No 692 人口ボーナスと教育支援
■ 人口ボーナスとは?
人口ボーナスとは、働く世代(15〜64歳)が人口の中で最も多くなる時期のことです。この時期は、子どもや高齢者を支える負担が相対的に軽くなり、多くの人が働き、稼ぎ、消費し、税金を納めることができます。その結果、国の経済は成長しやすくなり、教育、インフラ、医療、産業への投資も進みます。
ただし、人口ボーナスは永遠には続きません。教育や雇用が不十分なまま時間が過ぎると、若者は力を発揮できず、やがて高齢化が進み「人口オーナス(重荷)」に転じてしまいます。

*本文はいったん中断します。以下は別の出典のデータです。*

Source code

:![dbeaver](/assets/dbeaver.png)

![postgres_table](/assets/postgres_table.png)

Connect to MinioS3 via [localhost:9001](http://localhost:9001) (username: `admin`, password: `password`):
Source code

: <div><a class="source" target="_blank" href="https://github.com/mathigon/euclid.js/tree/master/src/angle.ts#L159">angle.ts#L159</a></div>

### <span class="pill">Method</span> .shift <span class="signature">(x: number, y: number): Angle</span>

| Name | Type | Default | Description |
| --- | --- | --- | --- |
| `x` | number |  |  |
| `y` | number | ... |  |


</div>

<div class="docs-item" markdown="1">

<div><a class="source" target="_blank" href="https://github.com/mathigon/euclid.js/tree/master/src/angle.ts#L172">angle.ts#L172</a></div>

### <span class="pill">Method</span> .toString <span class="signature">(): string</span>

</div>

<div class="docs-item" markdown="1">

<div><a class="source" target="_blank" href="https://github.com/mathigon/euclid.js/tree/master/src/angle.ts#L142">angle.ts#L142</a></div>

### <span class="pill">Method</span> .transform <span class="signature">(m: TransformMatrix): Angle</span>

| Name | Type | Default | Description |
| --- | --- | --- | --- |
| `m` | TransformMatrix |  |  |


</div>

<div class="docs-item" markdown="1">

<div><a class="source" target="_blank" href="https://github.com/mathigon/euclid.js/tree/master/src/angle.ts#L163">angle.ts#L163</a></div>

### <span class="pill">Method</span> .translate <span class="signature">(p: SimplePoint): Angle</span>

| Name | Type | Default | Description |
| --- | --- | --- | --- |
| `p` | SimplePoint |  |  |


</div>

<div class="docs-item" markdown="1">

つまり人口ボーナスは、「 正しい政策と人づくりによって初めて活かせる“成長のチャンス”」です。
■ 人口ボーナスと教育支援の関係
人口ボーナスとは、若く働ける世代が多いことで国が成長しやすい状態を指します。しかし、若者が多いだけでは経済成長は起こりません。教育こそが、人口ボーナスを「成果」に変える最大のカギです。
教育によって基礎学力や専門スキルを身につけた若者は、生産性の高い労働力となり、企業の成長や技術革新を支えます。優秀な人材が育つことで国内外の企業が投資し、雇用が生まれ、税収が増え、さらに教育やインフラへ再投資が進みます。
一方、教育が不足すると若者は十分に働けず、失業や貧困が広がり、人口ボーナスは逆に社会の負担となります。
つまり人口ボーナスは自動的に成功をもたらすものではなく、教育によって初めて「成長の好循環」を生み出すチャンスなのです。
■ セカンドライフの役割
セカンドライフでは、現地の視察を大切にしています。
各国のゴミ山、スラム、難民キャンプなど、色々な場所のレポートを行っていますが、その度に教育の大切さを感じています。
農村から、高賃金を求めて、都市部へ出てきたとしても、都市部でのサービスを提供できるだけの十分な教育がないと、結局は、平均よりも安い賃金、悪い労働環境で、生産性の低い仕事に就く人が増えます。
その状態で、人口が増え続けると、収入が上がっていないため、消費が増えず、仕事に就けない人が増えて、賃金も上がらず、マイナスのサイクルに入ります。
私達、セカンドライフは、子供達への教育支援を続けることで、この状況を反対に回すことができて、人口ボーナスの恩恵を十分に生かすことができると考えています。